彼と愛のレベル上げ
「純哉は桃華さんになんて?」
「…あ、あの。ここに住んでもらわないと困るとか、」
「じゃあ、純哉は桃華さんにいてもらわないと困るのね?」
いやいや、そうじゃなくてですね。お婆様。
『今はここで待ってて』って言われたけど、さすがにそれはここでは言えない。
「私がここに住んじゃダメな理由を言いなさいとか、」
「ダメ、なの?」
「いえ、あのっダメとかじゃなくて、ですね……」
お婆様が主任と同じ聞き方をするから、いつものようにうまい言葉がないか探すけどやっぱり見つからない。
「…なら、純哉を信じてここで待っていてあげて?」
――え?信じて待つ?
今はここで待っててって確かに言われたけど。
待つって言うのは会いに来てくれるのを待つんじゃなくて?
「私、純哉が家に女の子を入れたの初めて見たの。
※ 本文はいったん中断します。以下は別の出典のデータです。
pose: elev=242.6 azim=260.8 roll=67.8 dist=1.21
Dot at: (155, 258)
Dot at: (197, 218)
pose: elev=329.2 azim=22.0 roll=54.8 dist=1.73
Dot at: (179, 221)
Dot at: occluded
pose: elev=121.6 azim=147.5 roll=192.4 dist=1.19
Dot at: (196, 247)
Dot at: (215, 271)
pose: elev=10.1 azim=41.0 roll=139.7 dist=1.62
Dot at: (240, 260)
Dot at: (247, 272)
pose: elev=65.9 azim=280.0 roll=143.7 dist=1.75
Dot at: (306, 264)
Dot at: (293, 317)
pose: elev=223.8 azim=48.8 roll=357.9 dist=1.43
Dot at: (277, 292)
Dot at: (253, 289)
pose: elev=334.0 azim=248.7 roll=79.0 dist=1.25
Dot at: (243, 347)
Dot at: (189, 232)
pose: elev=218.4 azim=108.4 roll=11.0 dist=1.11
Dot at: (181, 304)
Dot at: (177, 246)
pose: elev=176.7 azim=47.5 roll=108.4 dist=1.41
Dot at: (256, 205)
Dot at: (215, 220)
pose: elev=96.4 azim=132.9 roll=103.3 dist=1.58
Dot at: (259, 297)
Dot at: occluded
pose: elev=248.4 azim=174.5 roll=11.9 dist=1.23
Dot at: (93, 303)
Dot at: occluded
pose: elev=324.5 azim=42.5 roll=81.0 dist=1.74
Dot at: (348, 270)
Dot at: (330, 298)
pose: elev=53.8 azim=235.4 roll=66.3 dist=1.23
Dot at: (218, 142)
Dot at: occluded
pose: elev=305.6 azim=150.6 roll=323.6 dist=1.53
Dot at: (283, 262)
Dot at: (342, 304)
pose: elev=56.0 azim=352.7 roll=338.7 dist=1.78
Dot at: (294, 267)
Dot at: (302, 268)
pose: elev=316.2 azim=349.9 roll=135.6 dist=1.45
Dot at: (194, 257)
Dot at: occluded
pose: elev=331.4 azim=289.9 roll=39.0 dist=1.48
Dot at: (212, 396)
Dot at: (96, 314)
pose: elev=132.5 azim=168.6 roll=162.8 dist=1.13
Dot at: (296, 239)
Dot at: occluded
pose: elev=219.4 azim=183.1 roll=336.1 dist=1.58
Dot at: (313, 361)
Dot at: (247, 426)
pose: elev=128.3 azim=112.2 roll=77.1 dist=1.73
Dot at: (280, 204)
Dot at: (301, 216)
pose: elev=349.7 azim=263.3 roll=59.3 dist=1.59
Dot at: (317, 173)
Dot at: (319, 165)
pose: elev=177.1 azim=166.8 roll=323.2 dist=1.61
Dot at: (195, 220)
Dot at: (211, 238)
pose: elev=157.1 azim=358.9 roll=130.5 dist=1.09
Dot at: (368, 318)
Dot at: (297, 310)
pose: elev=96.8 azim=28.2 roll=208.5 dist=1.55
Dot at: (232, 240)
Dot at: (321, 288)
付き合ってる子の話も初めて聞いたわ」
「あら、桃華ちゃん。それは光栄ね?」
えと、
「孫だから言うわけじゃないけどあの子案外真面目なのよね。私にしてみたらもうちょっと遊びがあってもいいと思うぐらいよ」
案外じゃなくて、かなり真面目です。
仕事において、って意味ですけど。
「私の口からいうのはおかしな話だけれど、あの家に住んでしばらく純哉を見ていてくれないかしら?」
主任を見ている?
「……私で、いいんでしょうか?」
「桃華さんが、いいんだと思うわ。純哉は」
私“で”ではなくて。
私“が”いい?
「桃華ちゃん、せっかくの申し出なんだからしばらくそうさせていただいたら?」
「え?」
「そうよ、純哉がいやになったら私にこっそり教えてくれれば新しい所手配するから」
ちょ、お婆様。
なんてこと、言うんですかっ
「ほら、お婆様もそうおっしゃってくれてる事だし」
「え、と。あの。」
「それじゃ帰りにさっそく不動産屋によりますよ?桃華ちゃん」
「え?あ、はい」
お母さんに圧倒されて素直にうなずいた私だった。